Given request
Continue the Mother's Day blog post below from where it stops, in the same voice.

Source excerpt
** Start **
It's Mother's Day, y'all, so first off I want to give a shout out to all the hot mommas out there in the blog-o-sphere and beyond who are holding it down with strength, wisdom and cojones the size of watermelons!
Second, I'm going to give myself a big ol' pat on the back because, despite the HUGE, GAPING HOLES IN THE ROAD that has been my journey through motherhood, my girls, including Mari, are doing okay. For the most part.
Finally, I want to give props to all of my "moms" because growing up, I didn't just have one:
Ramona "Nenena" Ortiz-- the Matriarch of all Matriarchs, yo, this woman was HARD-CORE, okay? However badass I think I am, Nenena was that times ten... would tell a sucka off at the drop of a dime and not think twice!
** End **
Given information
** Start **
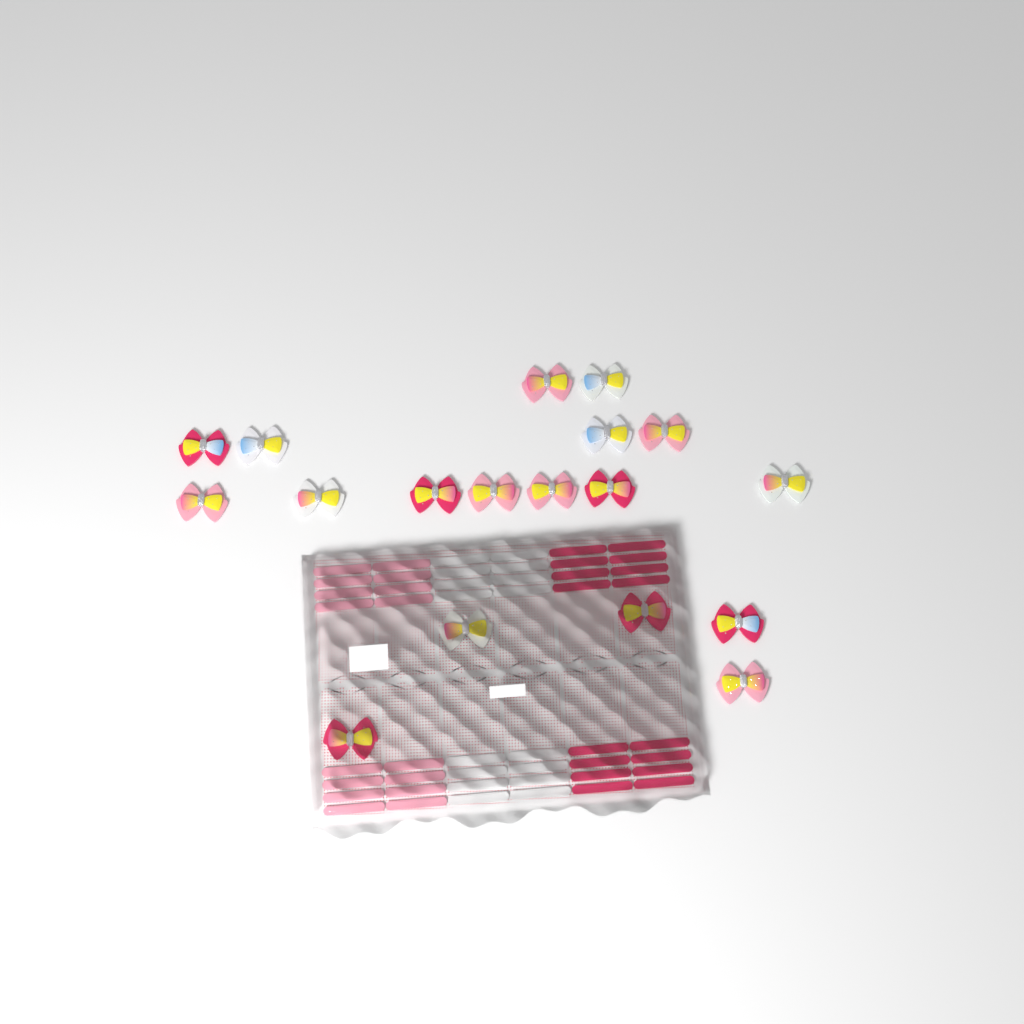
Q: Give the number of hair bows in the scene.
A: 18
** End **
Reply
She only lived with us for a small while before she moved back to DR, and she died the Mother's Day before K was born, but I'll always remember the smell of her pipe tobacco... so sweet; her long long hair, wrapped in braids around her head; how she would slip us a fiver and make us keep it a secret; the Stella D'Oro "S" cookies and ginger tea she would share with us; and all the funny/scary/creepy tales she would tell us. And if you ever crossed her... well, lets just say she had some "magic" up her sleeves for ya, okay?
For a long time after Nenena died, I would say to myself, "whoa, I've never since seen someone that strong in such a small body..." and then, N was born, keeping the badass Ortiz tradition alive and kicking, literally!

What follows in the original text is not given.